◆ **TAREFA 1**
Indique todos os contratos que o ponto I do sumário do acórdão dá como exemplos a que se aplica o regime dos defeitos instituído para a compra e venda.
◆ **TAREFA 2**
Transcreva do acórdão, palavra por palavra, o trecho de "II- Quando se" a "deveria ser praticado.".

◆ **TEXTO FORNECIDO**
%%

Acórdão nº 3630/15.2T8GDM.P1 de Court of Appeal of Porto (Portugal), 19 de Junho de 2017

Magistrado ResponsávelMANUEL DOMINGOS FERNANDES
Data da Resolução19 de Junho de 2017
EmissorCourt of Appeal of Porto (Portugal)

Processo nº 3630/15.2T8GDM. P1-Apelação Origem-Comarca do Porto-Gondomar-Inst. Local-Secção Cível-J2 Relator: Manuel Fernandes 1º Adjunto Des. Miguel Baldaia 2º Adjunto Des. Jorge Seabra 5ª Secção Sumário: I- O regime dos defeitos instituído para a compra e venda, por força do artigo 939.º do CCivil, tem aplicação a outros contratos tipificados neste diploma, tais como o de sociedade, de doação com encargo ou de dação em cumprimento, ou regulados em diplomas avulsos (por ex., locação financeira) e mesmo contratos atípicos, como a permuta, razão pela qual é aplicável a este último contrato, verificando-se os demais requisitos, o estatuído no artigo 1225.º do CCivil.

II- Quando se trate de prazo fixado por contrato ou disposição legal relativa a direito disponível, também impede a caducidade o reconhecimento do direito por parte daquele contra quem deva ser exercido (cfr. artigo 331.º, nº 2 do CCivil).

III- Todavia, esse reconhecimento deve ser expresso, concreto ou preciso, de modo a não subsistirem dúvidas sobre a aceitação, pelo devedor, dos direitos do credor, não sendo suficiente a simples admissão vaga ou genérica desse direito, não sendo, porém, exigível que tenha de revestir o mesmo valor do acto que deveria ser praticado.

IV- Verifica-se tal reconhecimento se o construtor/vendedor procede à reparação de alguns dos defeitos denunciados, ainda que frustrada, e desde a denúncia se deslocou ao imóvel todos os anos até 2015 a fim de proceder à sua eliminação.

V- Não existe fundamento para fixar um montante indemnizatório a título de danos morais se apenas ficou provado que os defeitos existentes no imóvel, adquirido pelos Autores, não lhes permitiram usufruir do conforto natural que o mesmo lhes deveria proporcionar*I-RELATÓRIO Acordam no Tribunal da Relação do Porto: B... e C..., casados, residentes na ..., .., ..., Gondomar, intentaram a presente acção declarativa de condenação contra D..., Lda., com sede na ..., n.º ..., ..., Gondomar, pedindo a sua condenação a proceder à eliminação dos defeitos de obra no imóvel propriedade dos autores, no prazo máximo de 60 (sessenta dias), bem como ser condenada a pagar a quantia de € 10 000,00 (dez mil euros), a título de danos não patrimoniais.

%%

Entradas de uma coleção:
%%

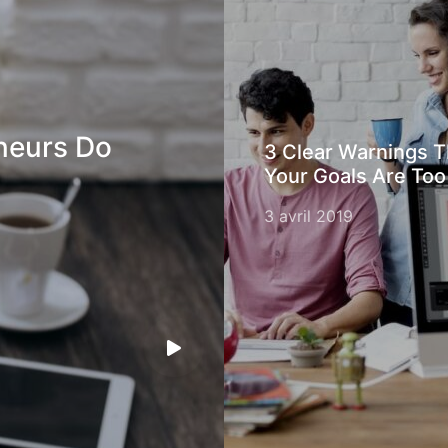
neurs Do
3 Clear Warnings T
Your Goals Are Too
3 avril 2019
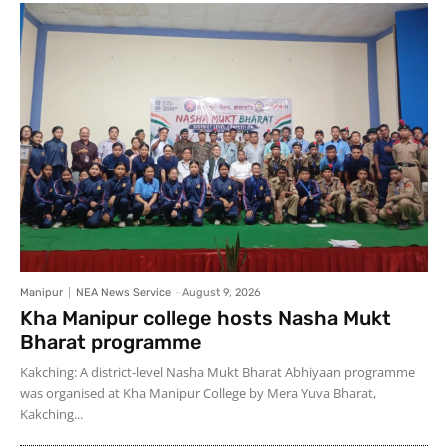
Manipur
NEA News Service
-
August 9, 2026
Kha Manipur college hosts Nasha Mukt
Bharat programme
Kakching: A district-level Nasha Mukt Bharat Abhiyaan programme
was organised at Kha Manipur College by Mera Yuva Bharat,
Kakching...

%%
%%

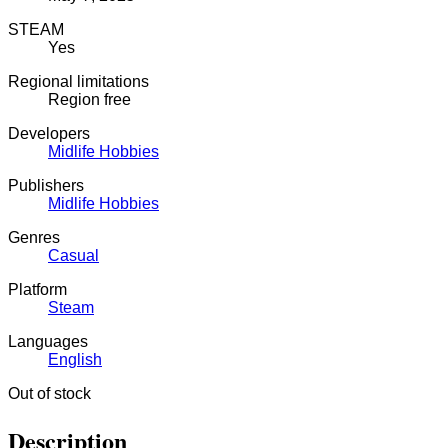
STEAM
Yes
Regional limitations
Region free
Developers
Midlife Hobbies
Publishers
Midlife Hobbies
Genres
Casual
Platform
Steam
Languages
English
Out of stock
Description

%%
%%

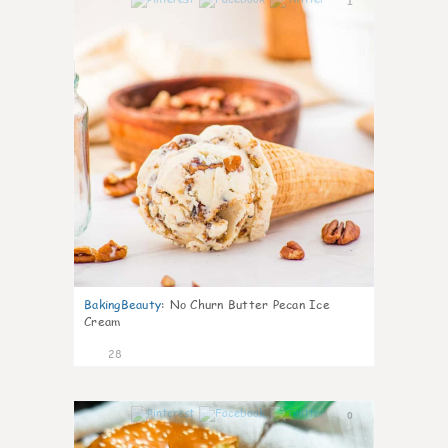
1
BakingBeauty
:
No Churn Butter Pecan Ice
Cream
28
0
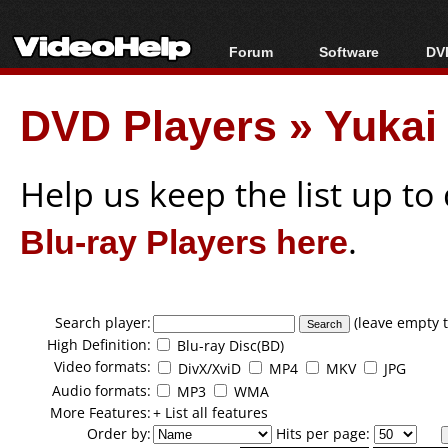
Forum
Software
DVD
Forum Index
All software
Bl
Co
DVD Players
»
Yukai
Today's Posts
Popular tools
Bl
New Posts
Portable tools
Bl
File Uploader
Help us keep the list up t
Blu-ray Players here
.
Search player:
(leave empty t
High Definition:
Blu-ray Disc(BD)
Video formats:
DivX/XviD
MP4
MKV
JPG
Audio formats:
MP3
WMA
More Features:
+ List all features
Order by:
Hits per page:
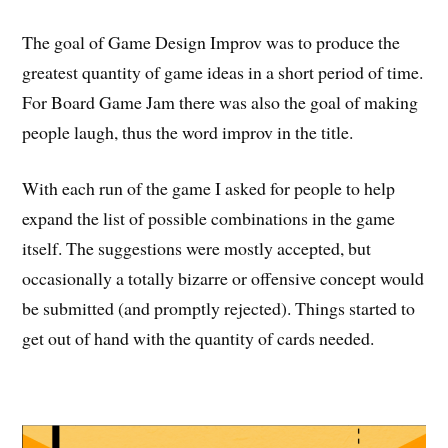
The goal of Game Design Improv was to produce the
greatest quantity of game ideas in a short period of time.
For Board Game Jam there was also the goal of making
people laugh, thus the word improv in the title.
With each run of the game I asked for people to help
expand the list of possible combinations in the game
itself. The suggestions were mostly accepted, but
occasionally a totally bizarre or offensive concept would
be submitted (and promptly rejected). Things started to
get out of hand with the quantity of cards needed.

%%

◆ **RESPOSTA 1**
- Sociedade
- Doação com encargo
- Dação em cumprimento
- Locação financeira
- Permuta

◆ **RESPOSTA 2**
II- Quando se trate de prazo fixado por contrato ou disposição legal relativa a direito disponível, também impede a caducidade o reconhecimento do direito por parte daquele contra quem deva ser exercido (cfr. artigo 331.º, nº 2 do CCivil).

III- Todavia, esse reconhecimento deve ser expresso, concreto ou preciso, de modo a não subsistirem dúvidas sobre a aceitação, pelo devedor, dos direitos do credor, não sendo suficiente a simples admissão vaga ou genérica desse direito, não sendo, porém, exigível que tenha de revestir o mesmo valor do acto que deveria ser praticado.